* SELECTED EXTRACT
________________
# Testing the Named Entities Recognition engine of Spacy with the SE articles

### Step 1. Loading Spacy models
***

We install Spacy's language library for the first run. Then we can comment-out the download command. Note that we are loading Spacy's "medium" model.


In [1]:
import re
import pandas as pd
import spacy
import sys
from collections import Counter
import re
#import pprint

## Run to install the language library, then comment-out
## !{sys.executable} -m spacy download en
!{sys.executable} -m spacy download en_core_web_md

nlp = spacy.load('en_core_web_md')
print('Finished loading.')

[+] Download and installation successful
You can now load the package via spacy.load('en_core_web_md')
Finished loading.


### Step 2. Pre-processing
***

* Read the file with the scraped content from the SE articles. 
* In later versions, the corresponding tables will be directly exported from the database.
* Discard records with duplicate titles and/or abstracts and/or contents and do some data cleansing.



In [2]:
dat = pd.read_excel('articles_4_30_12_26.xlsx')
dat = dat[['title','abstract','categories','raw content']]

dat = dat.dropna(axis=0,subset=["title"])
dat = dat.dropna(axis=0,subset=["abstract"])
dat = dat.dropna(axis=0,subset=["raw content"])
dat.reset_index(drop=True, inplace=True)

dat['raw content'] = dat['raw content'].apply(lambda x: re.sub("[^a-z\\.,A-Z0-9]", " ",x)) ## replace anything except digits,letters,comma and dot by space 
dat['raw content'] = dat['raw content'].apply(lambda x: re.sub(' +', ' ',x)) ## remove more than one spaces
dat['raw content'] = dat['raw content'].apply(lambda x: re.sub('^ +| +$', '',x)) ## remove start and end spaces
dat['raw content'] = dat['raw content'].apply(lambda x: re.sub(' ,',',',x)) ## space-comma-space -> comma-space
dat['raw content'] = dat['raw content'].apply(lambda x: re.sub(r'\D\d{4}', '.', x))## replace a non-digit+4digits with a dot e.g. I5530Camping-> .Camping
dat['raw content'] = dat['raw content'].apply(lambda x: re.sub(r'[a-zA-Z]+\d+', '.', x))## letters+digits -> .

dat

Unnamed: 0,title,abstract,categories,raw content
0,Air safety statistics in the EU,Detailed data from the European Aviation Safe...,"['Air', 'Passengers', 'Statistical article', '...",Overview of fatalities in air transport in the...
________________
* MATERIAL FOR THIS TASK
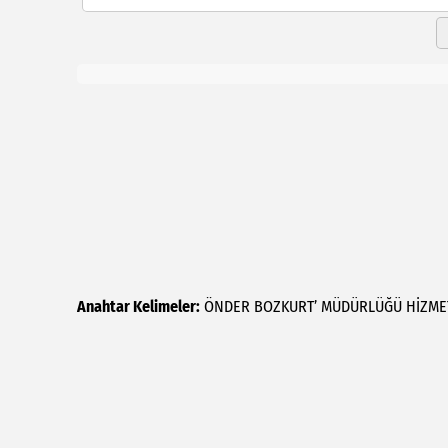
Anahtar Kelimeler:
ÖNDER
BOZKURT’
MÜDÜRLÜĞÜ
HİZME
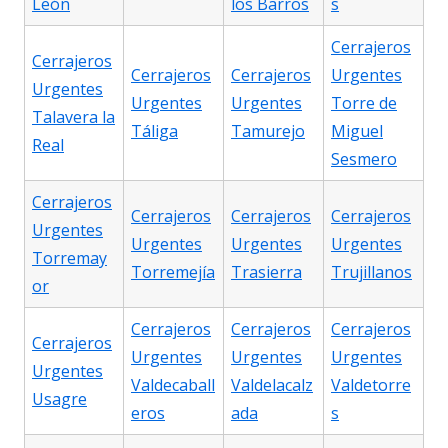
León
los Barros
s
Cerrajeros
Cerrajeros
Cerrajeros
Cerrajeros
Urgentes
Urgentes
Urgentes
Urgentes
Torre de
Talavera la
Táliga
Tamurejo
Miguel
Real
Sesmero
Cerrajeros
Cerrajeros
Cerrajeros
Cerrajeros
Urgentes
Urgentes
Urgentes
Urgentes
Torremay
Torremejía
Trasierra
Trujillanos
or
Cerrajeros
Cerrajeros
Cerrajeros
Cerrajeros
Urgentes
Urgentes
Urgentes
Urgentes
Valdecaball
Valdelacalz
Valdetorre
Usagre
eros
ada
s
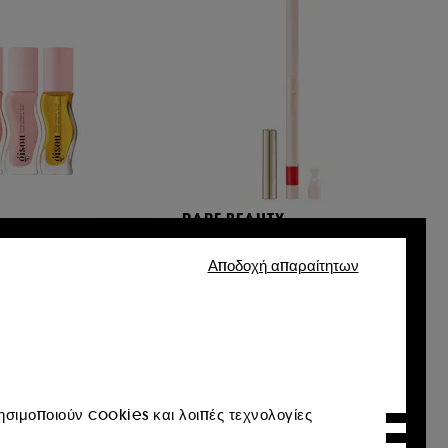
RARE BEAUTY
tibles
Kind Words
ν
Matte Lip Liner
Αποδοχή απαραίτητων
204
€ 20,95
€ 5.237,50
/
100g
σιμοποιούν cookies και λοιπές τεχνολογίες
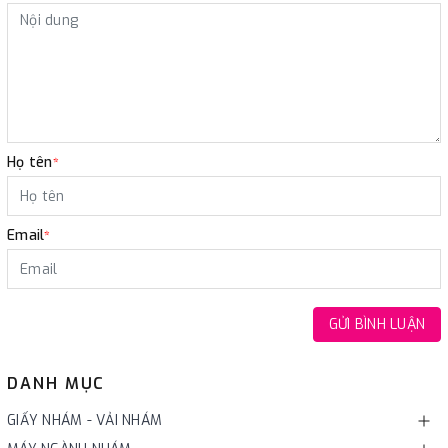
Họ tên
*
Email
*
GỬI BÌNH LUẬN
DANH MỤC
GIẤY NHÁM - VẢI NHÁM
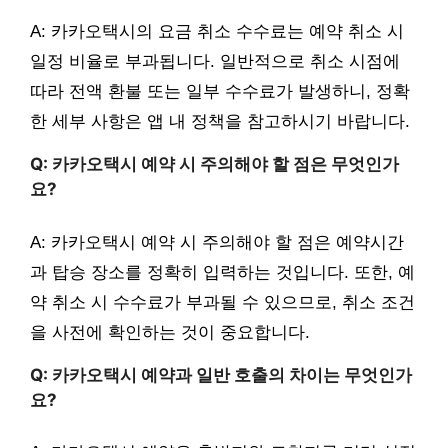
A: 카카오택시의 요금 취소 수수료는 예약 취소 시
일정 비율로 부과됩니다. 일반적으로 취소 시점에
따라 전액 환불 또는 일부 수수료가 발생하니, 정확
한 세부 사항은 앱 내 정책을 참고하시기 바랍니다.
Q: 카카오택시 예약 시 주의해야 할 점은 무엇인가
요?
A: 카카오택시 예약 시 주의해야 할 점은 예약시간
과 탑승 장소를 정확히 입력하는 것입니다. 또한, 예
약 취소 시 수수료가 부과될 수 있으므로, 취소 조건
을 사전에 확인하는 것이 중요합니다.
Q: 카카오택시 예약과 일반 호출의 차이는 무엇인가
요?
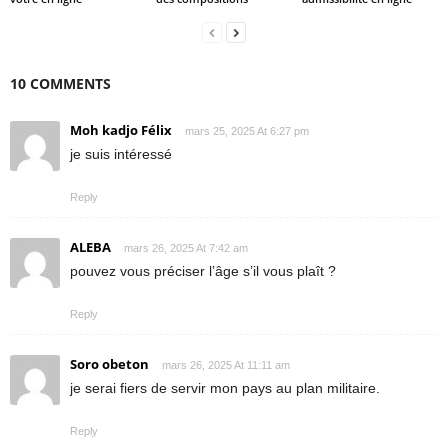
10 COMMENTS
Moh kadjo Félix
mars 25, 2025 At 6:27 pm
je suis intéressé
Reply
ALEBA
mars 26, 2025 At 7:42 am
pouvez vous préciser l’âge s’il vous plaît ?
Reply
Soro obeton
mars 26, 2025 At 11:11 am
je serai fiers de servir mon pays au plan militaire.
Reply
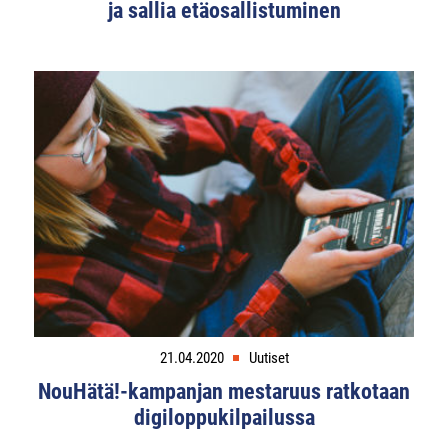
ja sallia etäosallistuminen
21.04.2020
Uutiset
NouHätä!-kampanjan mestaruus ratkotaan
digiloppukilpailussa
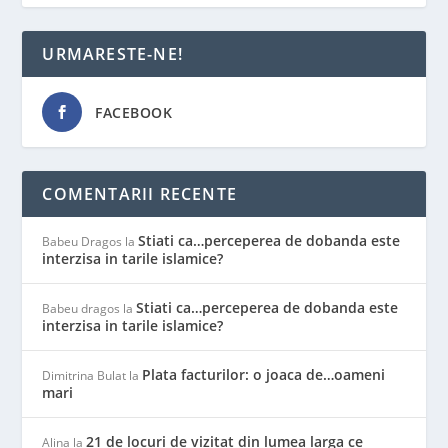
URMARESTE-NE!
FACEBOOK
COMENTARII RECENTE
Stiati ca…perceperea de dobanda este
Babeu Dragos
la
interzisa in tarile islamice?
Stiati ca…perceperea de dobanda este
Babeu dragos
la
interzisa in tarile islamice?
Plata facturilor: o joaca de…oameni
Dimitrina Bulat
la
mari
21 de locuri de vizitat din lumea larga ce
Alina
la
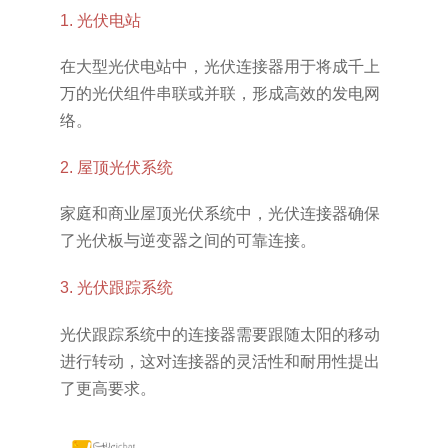
1. 光伏电站
在大型光伏电站中，光伏连接器用于将成千上
万的光伏组件串联或并联，形成高效的发电网
络。
2. 屋顶光伏系统
家庭和商业屋顶光伏系统中，光伏连接器确保
了光伏板与逆变器之间的可靠连接。
3. 光伏跟踪系统
光伏跟踪系统中的连接器需要跟随太阳的移动
进行转动，这对连接器的灵活性和耐用性提出
了更高要求。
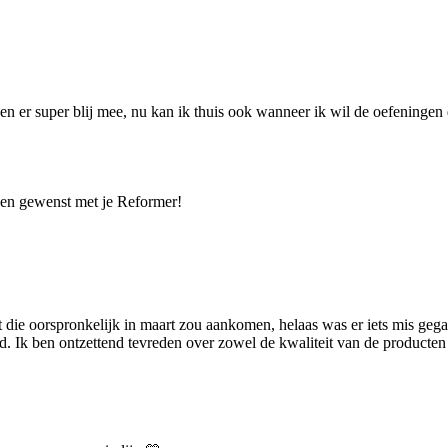
n er super blij mee, nu kan ik thuis ook wanneer ik wil de oefeningen
ingen gewenst met je Reformer!
t die oorspronkelijk in maart zou aankomen, helaas was er iets mis gega
. Ik ben ontzettend tevreden over zowel de kwaliteit van de producten 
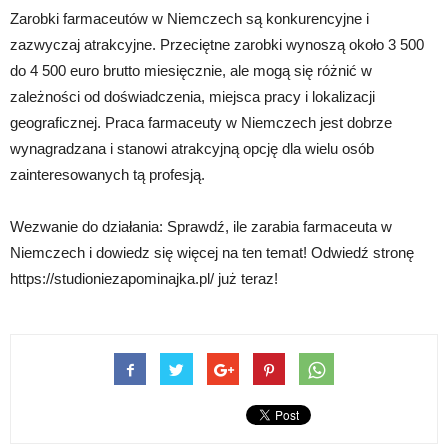
Zarobki farmaceutów w Niemczech są konkurencyjne i
zazwyczaj atrakcyjne. Przeciętne zarobki wynoszą około 3 500
do 4 500 euro brutto miesięcznie, ale mogą się różnić w
zależności od doświadczenia, miejsca pracy i lokalizacji
geograficznej. Praca farmaceuty w Niemczech jest dobrze
wynagradzana i stanowi atrakcyjną opcję dla wielu osób
zainteresowanych tą profesją.
Wezwanie do działania: Sprawdź, ile zarabia farmaceuta w
Niemczech i dowiedz się więcej na ten temat! Odwiedź stronę
https://studioniezapominajka.pl/ już teraz!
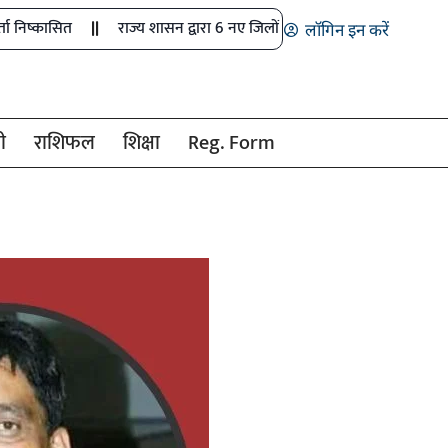
राज्य शासन द्वारा 6 नए जिलों में खेल अधिकारियों के पदों को मंजूरी
लॉगिन इन करें
ी
राशिफल
शिक्षा
Reg. Form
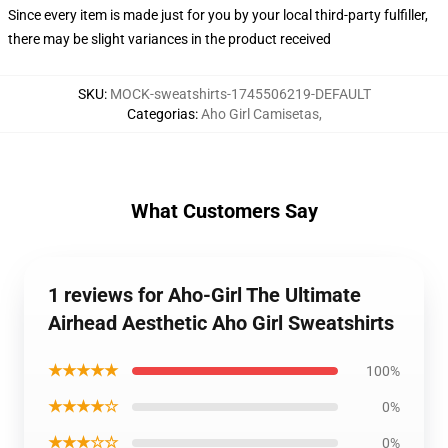
Since every item is made just for you by your local third-party fulfiller,
there may be slight variances in the product received
SKU
:
MOCK-sweatshirts-1745506219-DEFAULT
Categorias
:
Aho Girl Camisetas
,
What Customers Say
1 reviews for Aho-Girl The Ultimate
Airhead Aesthetic Aho Girl Sweatshirts
★★★★★
100%
★★★★☆
0%
★★★☆☆
0%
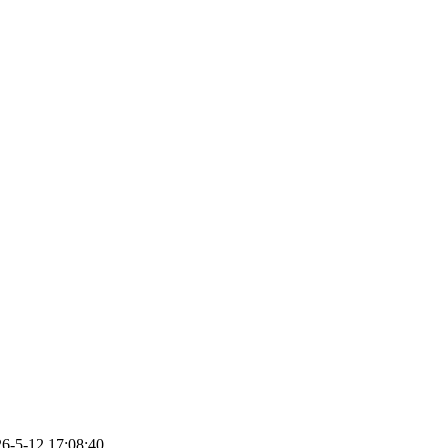
-12 17:08:40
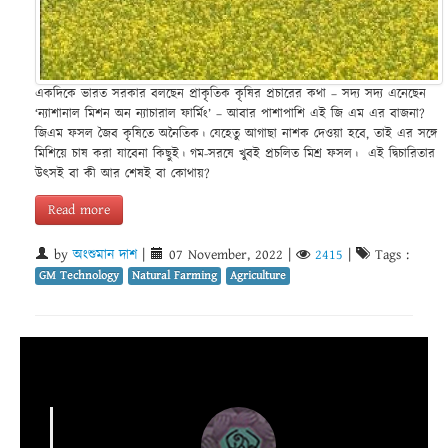
একদিকে ভারত সরকার বলছেন প্রাকৃতিক কৃষির প্রচারের কথা – সদ্য সদ্য এনেছেন
‘ন্যাশানাল মিশন অন ন্যাচারাল ফার্মিং’ – আবার পাশাপাশি এই জি এম এর বাজনা?
জিএম ফসল জৈব কৃষিতে অনৈতিক। যেহেতু আগাছা নাশক দেওয়া হবে, তাই এর সঙ্গে
মিশিয়ে চাষ করা যাবেনা কিছুই। গম-সরষে খুবই প্রচলিত মিশ্র ফসল। এই দ্বিচারিতার
উৎসই বা কী আর শেষই বা কোথায়?
Read more
by
অংশুমান দাশ
|
07 November, 2022
|
2415
|
Tags :
GM Technology
Natural Farming
Agriculture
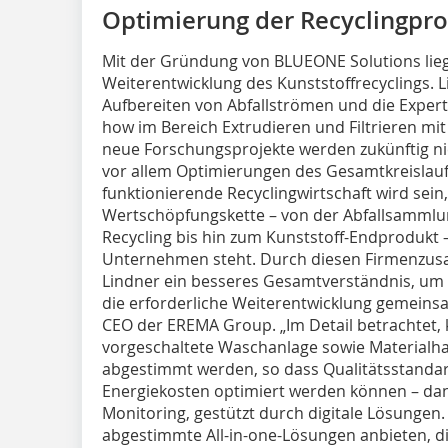
Optimierung der Recyclingpr
Mit der Gründung von BLUEONE Solutions liegt
Weiterentwicklung des Kunststoffrecyclings. L
Aufbereiten von Abfallströmen und die Expe
how im Bereich Extrudieren und Filtrieren m
neue Forschungsprojekte werden zukünftig ni
vor allem Optimierungen des Gesamtkreislaufes
funktionierende Recyclingwirtschaft wird sein
Wertschöpfungskette – von der Abfallsammlu
Recycling bis hin zum Kunststoff-Endprodukt 
Unternehmen steht. Durch diesen Firmenzu
Lindner ein besseres Gesamtverständnis, um d
die erforderliche Weiterentwicklung gemeinsa
CEO der EREMA Group. „Im Detail betrachtet, 
vorgeschaltete Waschanlage sowie Materialha
abgestimmt werden, so dass Qualitätsstandar
Energiekosten optimiert werden können – da
Monitoring, gestützt durch digitale Lösungen.
abgestimmte All-in-one-Lösungen anbieten, d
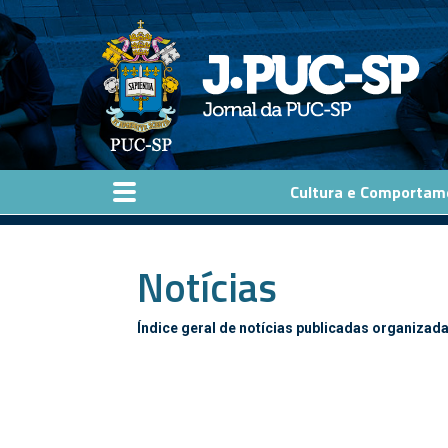
Pular para o conteúdo principal
Cultura e Comportam
Notícias
Índice geral de notícias publicadas organizada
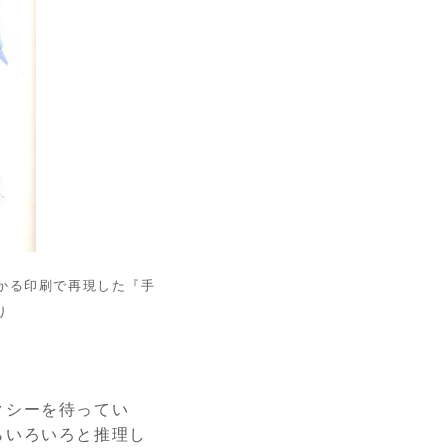
かる印刷で再現した『手
り
クシーを待ってい
らいろいろと推理し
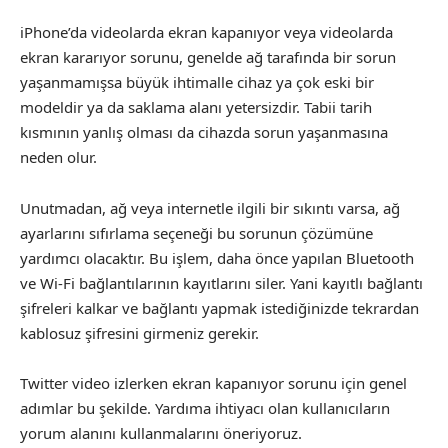
iPhone’da videolarda ekran kapanıyor veya videolarda
ekran kararıyor sorunu, genelde ağ tarafında bir sorun
yaşanmamışsa büyük ihtimalle cihaz ya çok eski bir
modeldir ya da saklama alanı yetersizdir. Tabii tarih
kısmının yanlış olması da cihazda sorun yaşanmasına
neden olur.
Unutmadan, ağ veya internetle ilgili bir sıkıntı varsa, ağ
ayarlarını sıfırlama seçeneği bu sorunun çözümüne
yardımcı olacaktır. Bu işlem, daha önce yapılan Bluetooth
ve Wi-Fi bağlantılarının kayıtlarını siler. Yani kayıtlı bağlantı
şifreleri kalkar ve bağlantı yapmak istediğinizde tekrardan
kablosuz şifresini girmeniz gerekir.
Twitter video izlerken ekran kapanıyor sorunu için genel
adımlar bu şekilde. Yardıma ihtiyacı olan kullanıcıların
yorum alanını kullanmalarını öneriyoruz.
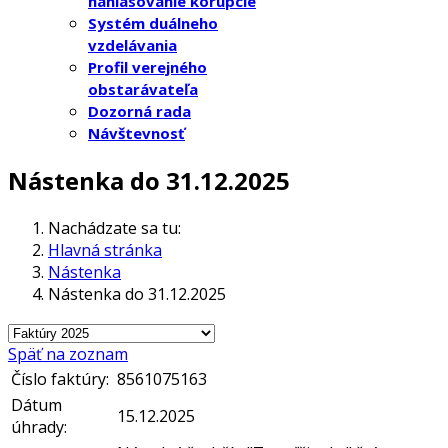
nahlasovanie korupcie
Systém duálneho
vzdelávania
Profil verejného
obstarávateľa
Dozorná rada
Návštevnosť
Nástenka do 31.12.2025
Nachádzate sa tu:
Hlavná stránka
Nástenka
Nástenka do 31.12.2025
Späť na zoznam
Číslo faktúry:
8561075163
Dátum
15.12.2025
úhrady:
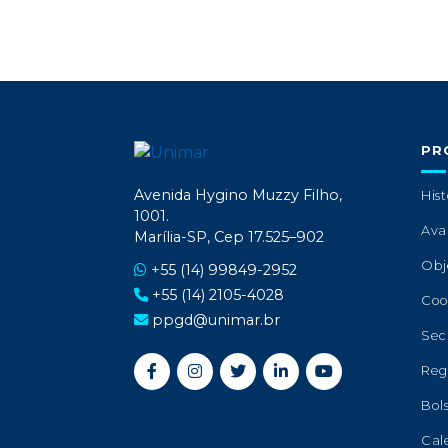
PR
Avenida Hygino Muzzy Filho,
Hist
1001.
Ava
Marília-SP, Cep 17.525–902
Obj
+55 (14) 99849-2952
+55 (14) 2105-4028
Coo
ppgd@unimar.br
Sec
Reg
Bol
Cal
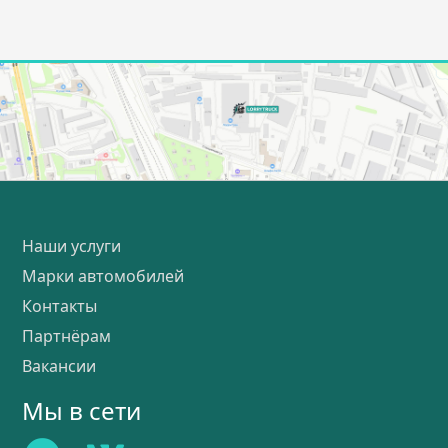
Наши услуги
Марки автомобилей
Контакты
Партнёрам
Вакансии
Мы в сети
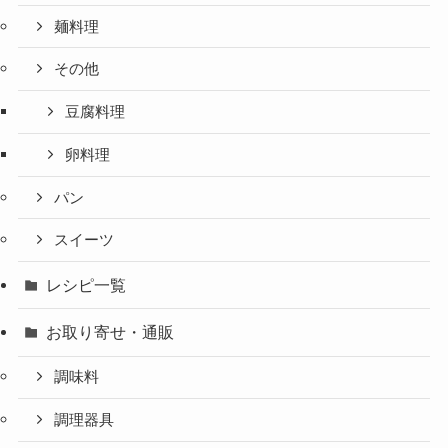
麺料理
その他
豆腐料理
卵料理
パン
スイーツ
レシピ一覧
お取り寄せ・通販
調味料
調理器具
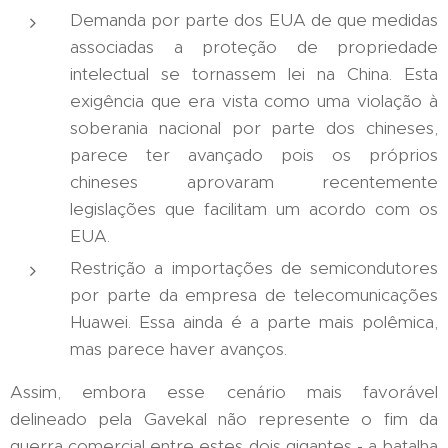
Demanda por parte dos EUA de que medidas
associadas a proteção de propriedade
intelectual se tornassem lei na China. Esta
exigência que era vista como uma violação à
soberania nacional por parte dos chineses,
parece ter avançado pois os próprios
chineses aprovaram recentemente
legislações que facilitam um acordo com os
EUA.
Restrição a importações de semicondutores
por parte da empresa de telecomunicações
Huawei. Essa ainda é a parte mais polêmica,
mas parece haver avanços.
Assim, embora esse cenário mais favorável
delineado pela Gavekal não represente o fim da
guerra comercial entre estes dois gigantes - a batalha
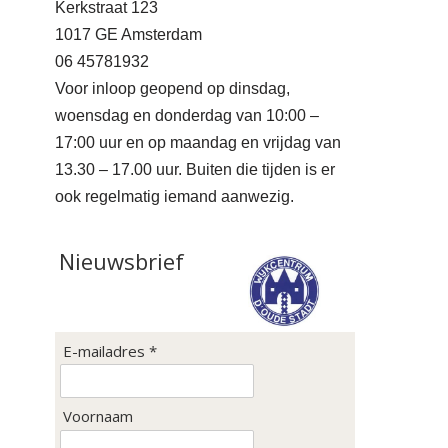
Kerkstraat 123
1017 GE Amsterdam
06 45781932
Voor inloop geopend op dinsdag,
woensdag en donderdag van 10:00 –
17:00 uur en op maandag en vrijdag van
13.30 – 17.00 uur. Buiten die tijden is er
ook regelmatig iemand aanwezig.
Nieuwsbrief
E-mailadres *
Voornaam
________________
* TASKS TO COMPLETE
(A) Which spaCy model does the spaCy page load?
(B) Copy the text of the entries word for word, from the line containing "nahlasovanie korupcie" down to the end of the entries, both ends included, and leave out the pictures.
The spaCy page and the entries come from separate, unrelated sources.

* ANSWERS TO EACH TASK
(A) The "medium" model, en_core_web_md.

(B)
nahlasovanie korupcie
Systém duálneho
vzdelávania
Profil verejného
obstarávateľa
Dozorná rada
Návštevnosť
Nástenka do 31.12.2025
Nachádzate sa tu:
Hlavná stránka
Nástenka
Nástenka do 31.12.2025
Späť na zoznam
Číslo faktúry:
8561075163
Dátum
15.12.2025
úhrady:
PR
Avenida Hygino Muzzy Filho,
Hist
1001.
Ava
Marília-SP, Cep 17.525–902
Obj
+55 (14) 99849-2952
+55 (14) 2105-4028
Coo
ppgd@unimar.br
Sec
Reg
Bol
Cal
Наши услуги
Марки автомобилей
Контакты
Партнёрам
Вакансии
Мы в сети
麺料理
その他
豆腐料理
卵料理
パン
スイーツ
レシピ一覧
お取り寄せ・通販
調味料
調理器具
Demanda por parte dos EUA de que medidas
associadas a proteção de propriedade
intelectual se tornassem lei na China. Esta
exigência que era vista como uma violação à
soberania nacional por parte dos chineses,
parece ter avançado pois os próprios
chineses aprovaram recentemente
legislações que facilitam um acordo com os
EUA.
Restrição a importações de semicondutores
por parte da empresa de telecomunicações
Huawei. Essa ainda é a parte mais polêmica,
mas parece haver avanços.
Assim, embora esse cenário mais favorável
delineado pela Gavekal não represente o fim da
guerra comercial entre estes dois gigantes - a batalha
Kerkstraat 123
1017 GE Amsterdam
06 45781932
Voor inloop geopend op dinsdag,
woensdag en donderdag van 10:00 –
17:00 uur en op maandag en vrijdag van
13.30 – 17.00 uur. Buiten die tijden is er
ook regelmatig iemand aanwezig.
Nieuwsbrief
E-mailadres *
Voornaam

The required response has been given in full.